Activity
From the line with "left hip: (390, 355)" to the line with "left elbow: (578, 324)", output every line below exactly, both ends included. Skip the pictures.

Provided records
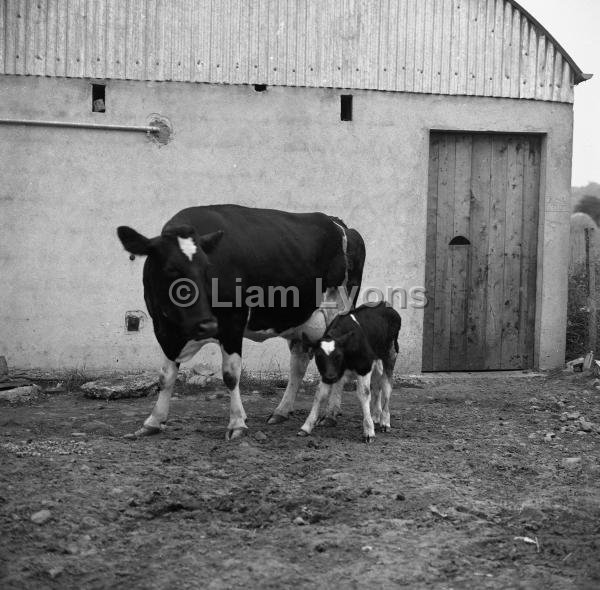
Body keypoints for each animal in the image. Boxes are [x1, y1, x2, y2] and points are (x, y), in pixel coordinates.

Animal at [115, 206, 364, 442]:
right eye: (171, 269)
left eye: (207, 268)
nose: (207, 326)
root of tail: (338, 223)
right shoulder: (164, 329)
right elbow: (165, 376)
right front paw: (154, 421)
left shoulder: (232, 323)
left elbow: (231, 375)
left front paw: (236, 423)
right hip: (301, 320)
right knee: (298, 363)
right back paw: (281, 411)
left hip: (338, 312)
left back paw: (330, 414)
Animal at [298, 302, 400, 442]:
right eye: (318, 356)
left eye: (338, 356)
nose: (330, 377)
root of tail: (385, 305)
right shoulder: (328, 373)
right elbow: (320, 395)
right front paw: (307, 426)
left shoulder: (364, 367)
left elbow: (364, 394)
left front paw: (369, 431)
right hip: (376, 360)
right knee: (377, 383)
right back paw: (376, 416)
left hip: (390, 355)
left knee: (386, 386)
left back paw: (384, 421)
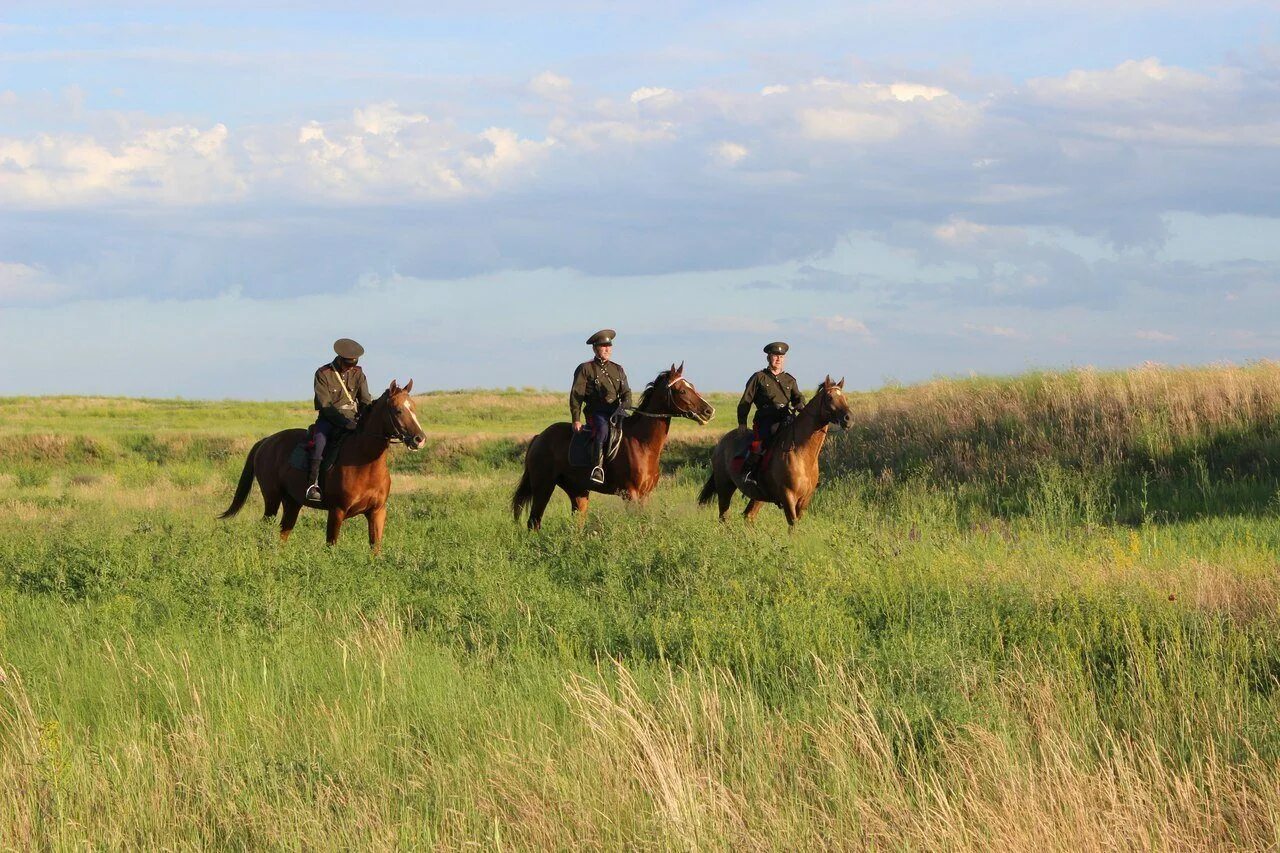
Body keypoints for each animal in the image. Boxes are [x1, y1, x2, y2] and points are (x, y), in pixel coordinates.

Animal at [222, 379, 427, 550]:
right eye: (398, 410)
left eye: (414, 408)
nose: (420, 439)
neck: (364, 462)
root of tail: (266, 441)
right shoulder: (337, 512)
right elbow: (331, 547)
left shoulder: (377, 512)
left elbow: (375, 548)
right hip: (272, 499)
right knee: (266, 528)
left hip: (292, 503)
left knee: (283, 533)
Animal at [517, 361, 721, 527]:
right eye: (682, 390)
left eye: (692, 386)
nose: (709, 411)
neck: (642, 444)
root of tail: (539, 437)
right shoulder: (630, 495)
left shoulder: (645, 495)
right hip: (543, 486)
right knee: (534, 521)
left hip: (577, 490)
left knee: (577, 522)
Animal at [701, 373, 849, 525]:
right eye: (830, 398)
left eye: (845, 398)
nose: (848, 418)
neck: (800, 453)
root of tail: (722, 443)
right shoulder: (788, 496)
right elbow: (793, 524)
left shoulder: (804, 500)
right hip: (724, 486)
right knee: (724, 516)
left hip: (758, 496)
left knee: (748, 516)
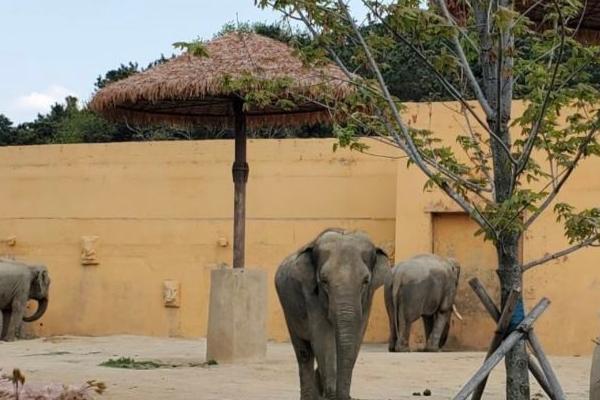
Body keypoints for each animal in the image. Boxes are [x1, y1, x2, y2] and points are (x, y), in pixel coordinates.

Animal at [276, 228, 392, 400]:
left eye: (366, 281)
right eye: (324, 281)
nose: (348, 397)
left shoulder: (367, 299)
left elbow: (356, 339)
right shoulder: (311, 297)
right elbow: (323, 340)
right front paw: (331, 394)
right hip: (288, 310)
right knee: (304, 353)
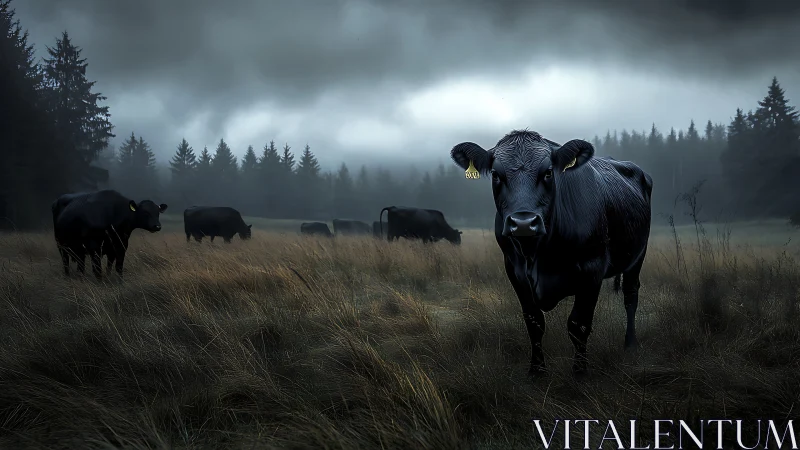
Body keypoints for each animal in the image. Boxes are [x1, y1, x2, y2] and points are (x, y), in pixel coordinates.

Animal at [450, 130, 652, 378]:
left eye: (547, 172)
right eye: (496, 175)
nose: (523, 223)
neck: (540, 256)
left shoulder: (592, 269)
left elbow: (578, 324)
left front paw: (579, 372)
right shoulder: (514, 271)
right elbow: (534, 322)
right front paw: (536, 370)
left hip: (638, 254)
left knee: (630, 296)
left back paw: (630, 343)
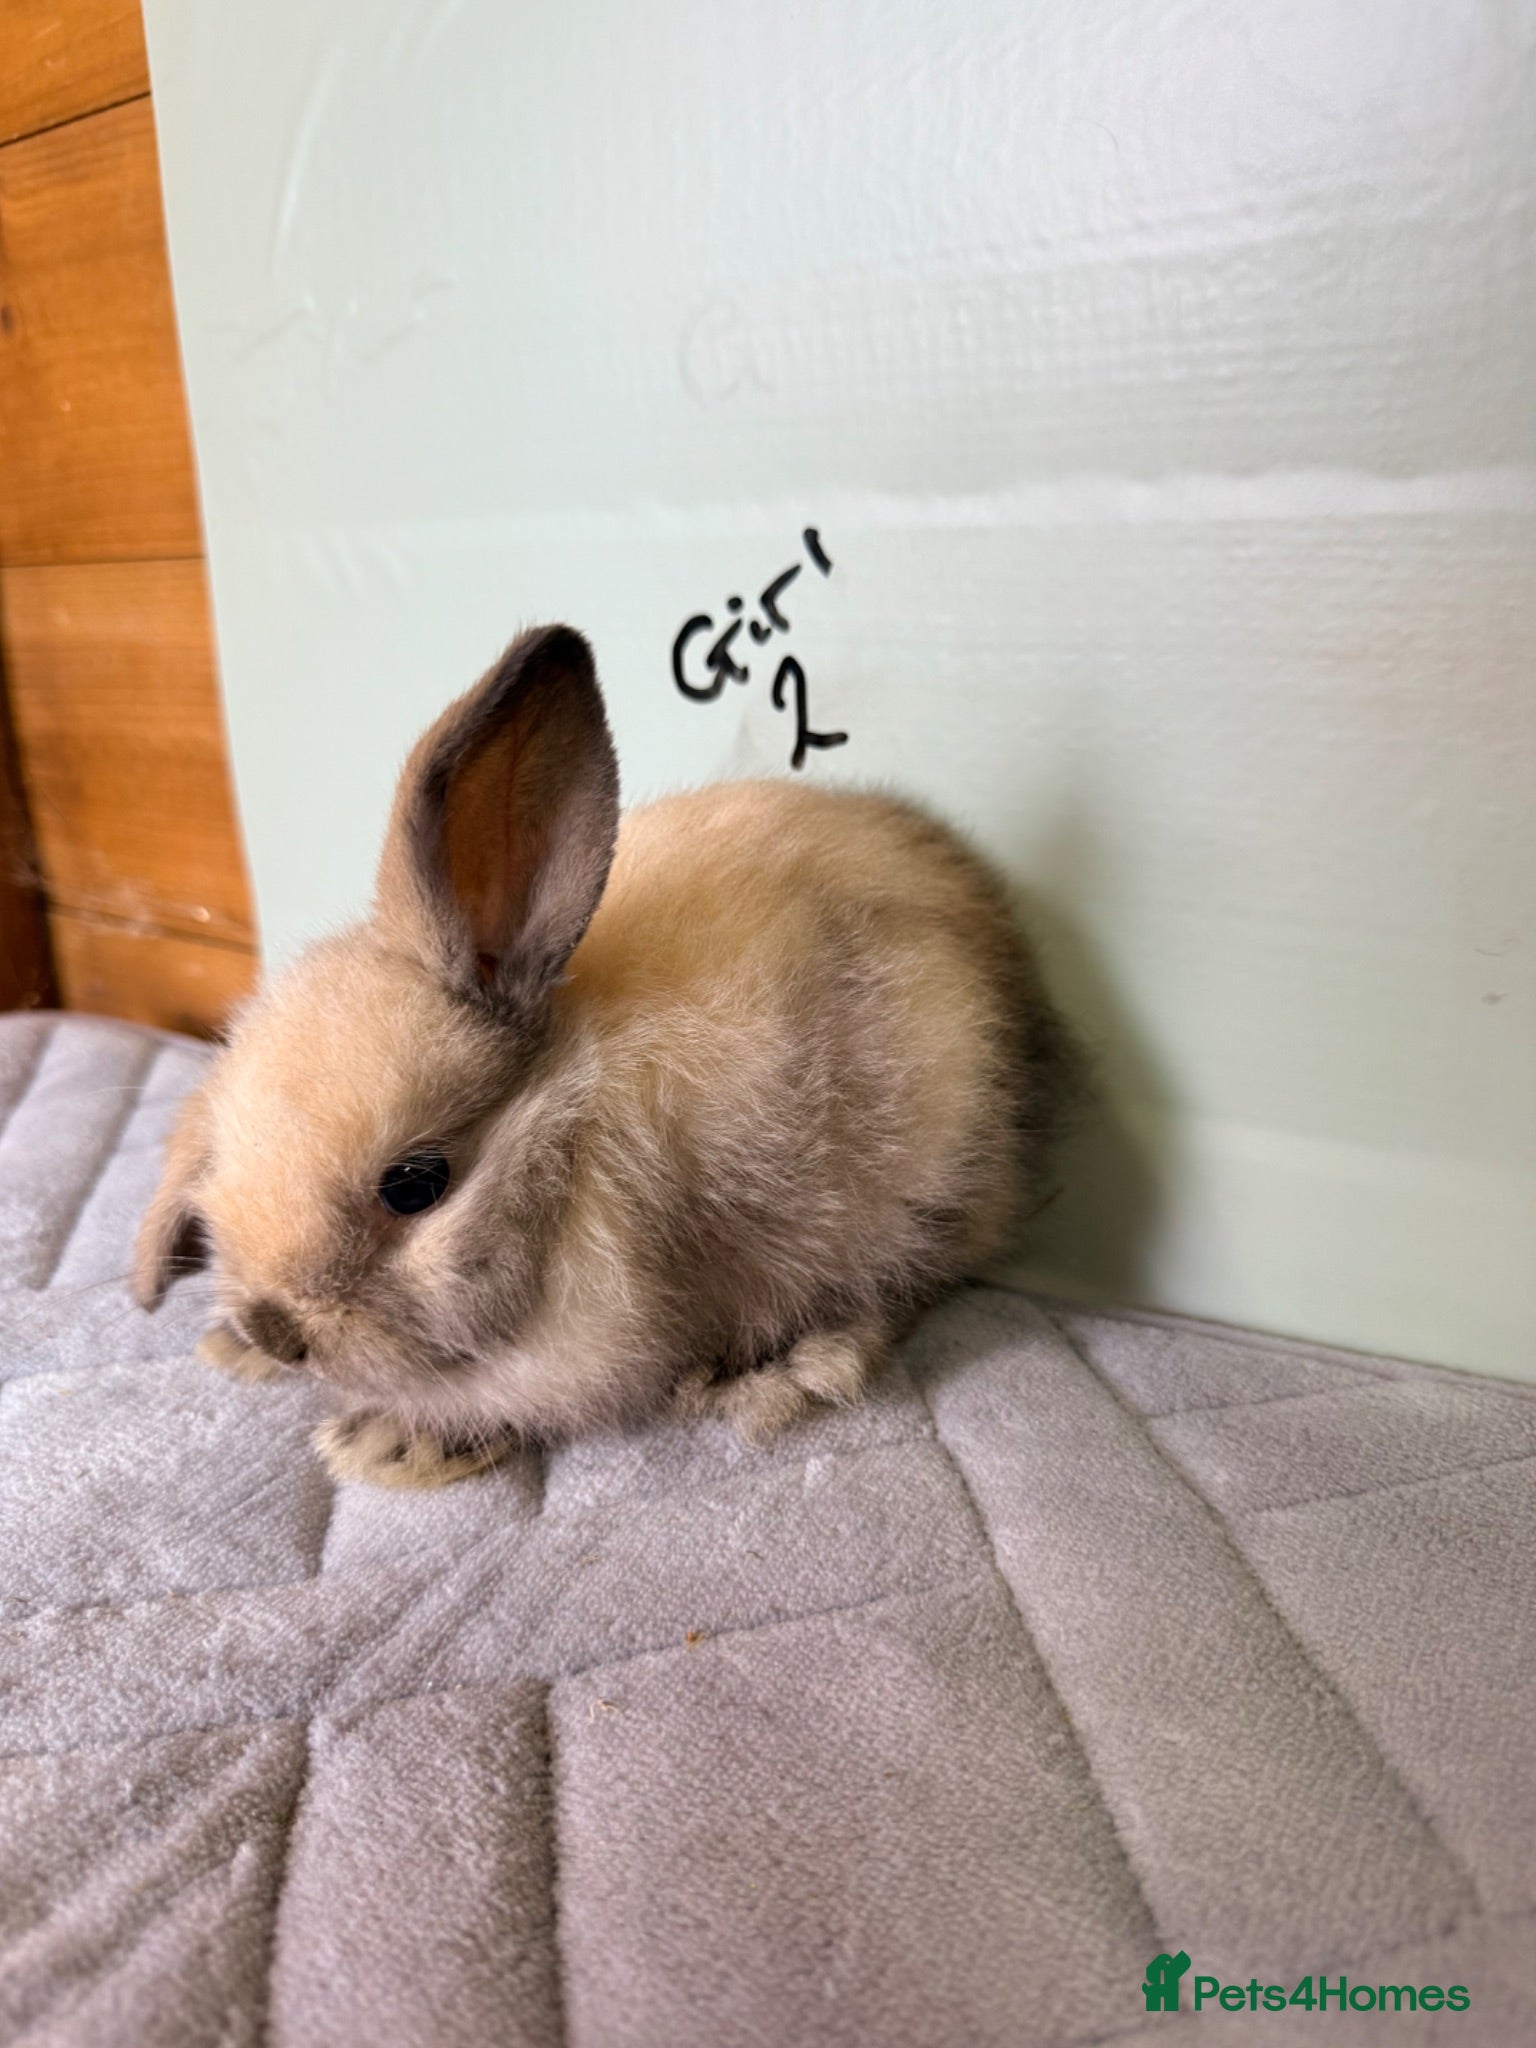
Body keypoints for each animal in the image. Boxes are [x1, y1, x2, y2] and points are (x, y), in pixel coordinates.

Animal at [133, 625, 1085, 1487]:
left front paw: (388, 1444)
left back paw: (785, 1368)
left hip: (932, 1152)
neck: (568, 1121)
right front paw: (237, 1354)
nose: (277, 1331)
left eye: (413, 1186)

Answer to this task
left hip: (390, 355)
left knee: (386, 386)
left back paw: (384, 421)
Body keypoints for each animal in the image. Boxes are [x1, y1, x2, y2] and points are (x, y), in pixel coordinates.

Animal at [222, 379, 427, 550]:
right eye: (398, 410)
left eye: (414, 408)
nose: (420, 439)
neck: (364, 462)
root of tail: (266, 441)
right shoulder: (337, 512)
right elbow: (331, 547)
left shoulder: (377, 512)
left elbow: (375, 548)
right hip: (272, 499)
right knee: (266, 528)
left hip: (292, 503)
left knee: (283, 533)
Animal at [517, 361, 721, 527]:
right eye: (682, 390)
left eye: (692, 386)
nose: (709, 411)
neck: (642, 444)
root of tail: (539, 437)
right shoulder: (630, 495)
left shoulder: (645, 495)
right hip: (543, 486)
right knee: (534, 521)
left hip: (577, 490)
left knee: (577, 522)
Animal at [701, 373, 849, 525]:
right eye: (830, 398)
left eye: (845, 398)
nose: (848, 418)
neck: (800, 453)
root of tail: (722, 443)
right shoulder: (788, 496)
right elbow: (793, 524)
left shoulder: (804, 500)
right hip: (724, 486)
right knee: (724, 516)
left hip: (758, 496)
left knee: (748, 516)
Body keypoints for each animal in the image. Boxes are [x1, y1, x2, y2] and points are (x, y), in pixel coordinates.

Animal at [276, 228, 392, 400]:
left eye: (366, 281)
right eye: (324, 281)
nose: (348, 397)
left shoulder: (367, 299)
left elbow: (356, 339)
right shoulder: (311, 297)
right elbow: (323, 340)
right front paw: (331, 394)
right hip: (288, 310)
right knee: (304, 353)
Body keypoints for each animal in the image. Boxes are [x1, y1, x2, y2] and points are (x, y), in pixel coordinates.

Animal at [450, 130, 652, 378]:
left eye: (547, 172)
right eye: (496, 175)
nose: (523, 223)
neck: (540, 256)
left shoulder: (592, 269)
left elbow: (578, 324)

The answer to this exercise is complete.